O Brasil vive sua pior crise hídrica dos últimos 90 anos, desde que os níveis de chuva começaram a ser medidos na década de 1930. Como 64,9% da matriz elétrica brasileira é composta pela produção de hidrelétricas, a elevação de tarifas, a possibilidade de racionamento de água e luz e o risco de apagões se projetam sobre a economia.

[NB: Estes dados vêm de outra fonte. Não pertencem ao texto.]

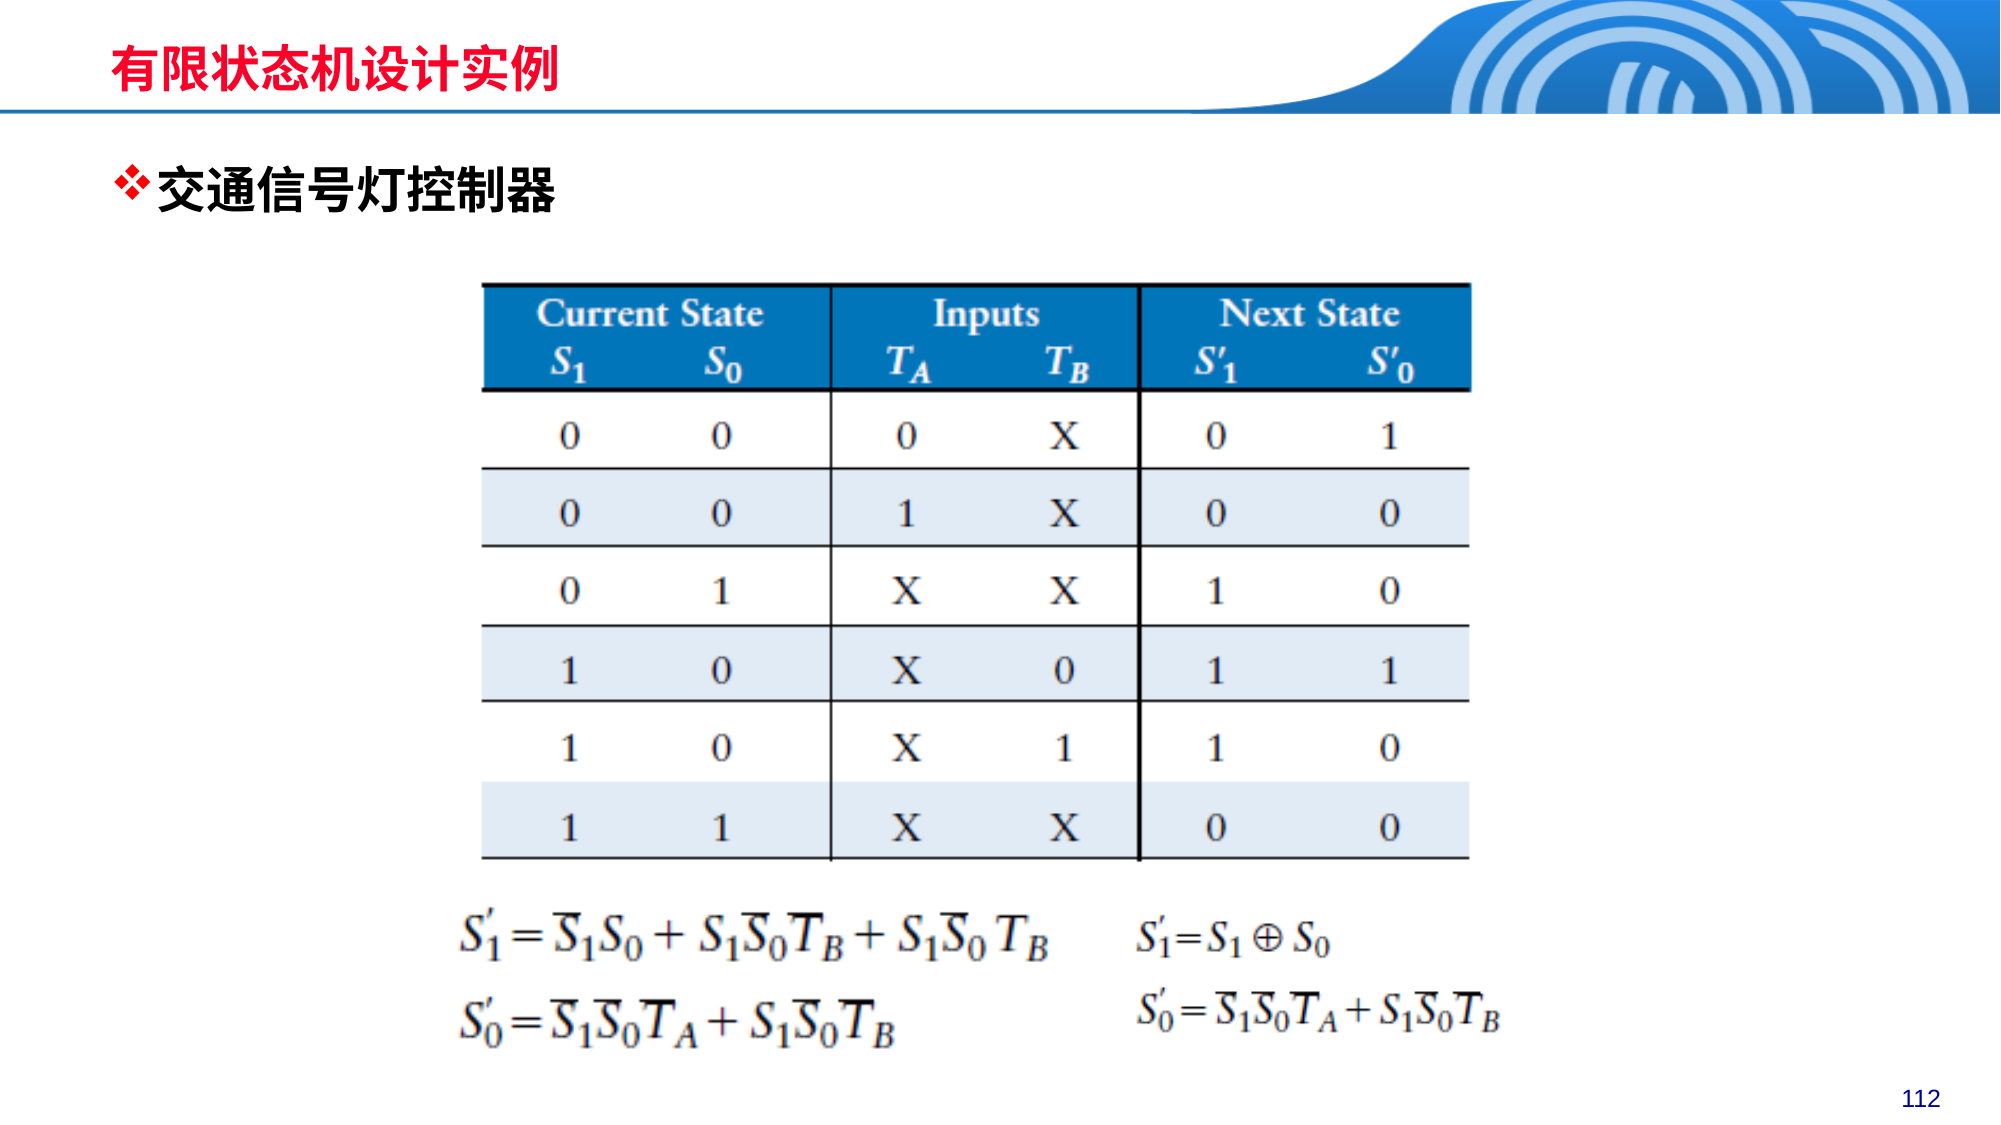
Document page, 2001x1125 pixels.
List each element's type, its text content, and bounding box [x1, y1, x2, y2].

list 交通信号灯控制器 [99, 147, 1417, 309]
picture [0, 0, 2000, 114]
picture [1129, 902, 1533, 1056]
picture [444, 263, 1496, 1059]
title 有限状态机设计实例 [99, 40, 1226, 103]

A falta de chuvas, no entanto, não pode ser tratada como a única responsável por esse cenário. O maior subsistema do país, o Sudeste/Centro-Oeste, tem sido o mais afetado e opera no patamar mais baixo desde 2015, com menos de 30% de sua capacidade. Chove muito onde não precisa e chove pouco onde deveria. Tal mudança no padrão hidrológico é menos obra de São Pedro e mais resultado de interferências humanas. A Eletrobrás reduziu em 80% seus investimentos entre 2015 e 2020, caindo de R$ 15,62 bilhões para R$ 3,12 bilhões.

A falta de investimentos tem contribuído para a atual situação crítica. O que só deve piorar com a privatização da empresa estatal. No mundo inteiro, Canadá, Noruega, Suécia, Venezuela e Brasil são os únicos países cuja energia hidráulica é a principal fonte primária de geração de energia elétrica. Em todos eles essas empresas são estatais. Não há precedente na experiência internacional de um Estado que esteja se desfazendo de sua principal empresa de energia elétrica às vésperas de uma crise hidroenergética.

Para minimizar o problema, o país tem acionado suas usinas térmicas. No entanto, elas são mais custosas, poluentes, e impactam diretamente na elevação das tarifas de energia. Segundo a Agência Nacional de Energia Elétrica (Aneel), a aplicação da bandeira vermelha pode custar mais de R$ 2,7 bilhões a mais para os consumidores.

O acionamento da bandeira vermelha patamar 2 já significou reajuste de 52%, impactando a conta de luz. Além disso, sob gestão da iniciativa privada, a Eletrobrás deve extinguir o programa Luz Para Todos que já levou energia para mais de 16,8 milhões de famílias.

O desmonte do setor de energia no Brasil atinge também a Petrobrás. Nos últimos anos, a petrolífera brasileira vem passando por um processo de privatização e desnacionalização sem precedentes. O plano de desinvestimentos da empresa tem acelerado a venda de campos de petróleo em terra e águas rasas, de refinarias, de ativos ligados ao gás, logística, transporte, distribuição, petroquímica, biocombustíveis, entre outros.

Para viabilizar essa política as últimas gestões da Petrobras mantiveram o parque de refino funcionando com capacidade ociosa, cerca de 76,5% da carga de refino tem sido utilizada. Tal decisão levou à entrada de uma enxurrada de importadores no mercado brasileiro. A importação de gasolina atinge o patamar de 62%. Com menos refino e mais importação, cresceram as pressões para que o preço dos combustíveis fosse também internacionalizado e dolarizado. Um erro.

O resultado é que apenas no governo Bolsonaro já foram realizados cerca de 92 reajustes no preço do diesel, provocando uma alta acumulada de 39,5%. No caso da gasolina, a situação é ainda pior. Foram cerca de 103 reajustes, provocando elevação de 73,1% nos preços. Em grandes cidades, trabalhadores de aplicativos já trocam o moto pela bicicleta em função do preço dos combustíveis.

No caso do GLP, a situação é ainda mais dramática. A alta do gás de cozinha já atinge 57%, tornando a compra do preço do botijão de 13kg impeditivo para uma grande parcela da população. Por isso, algumas famílias tem voltado a cozinhar a lenha.

A energia é um bem comum necessário para o funcionamento de toda a economia. O desmonte das empresas do setor energético provoca deterioração nas condições de vida da população, sobretudo entre os mais pobres e precarizados. Nesse caso, privatização e inflação são duas faces da mesma moeda.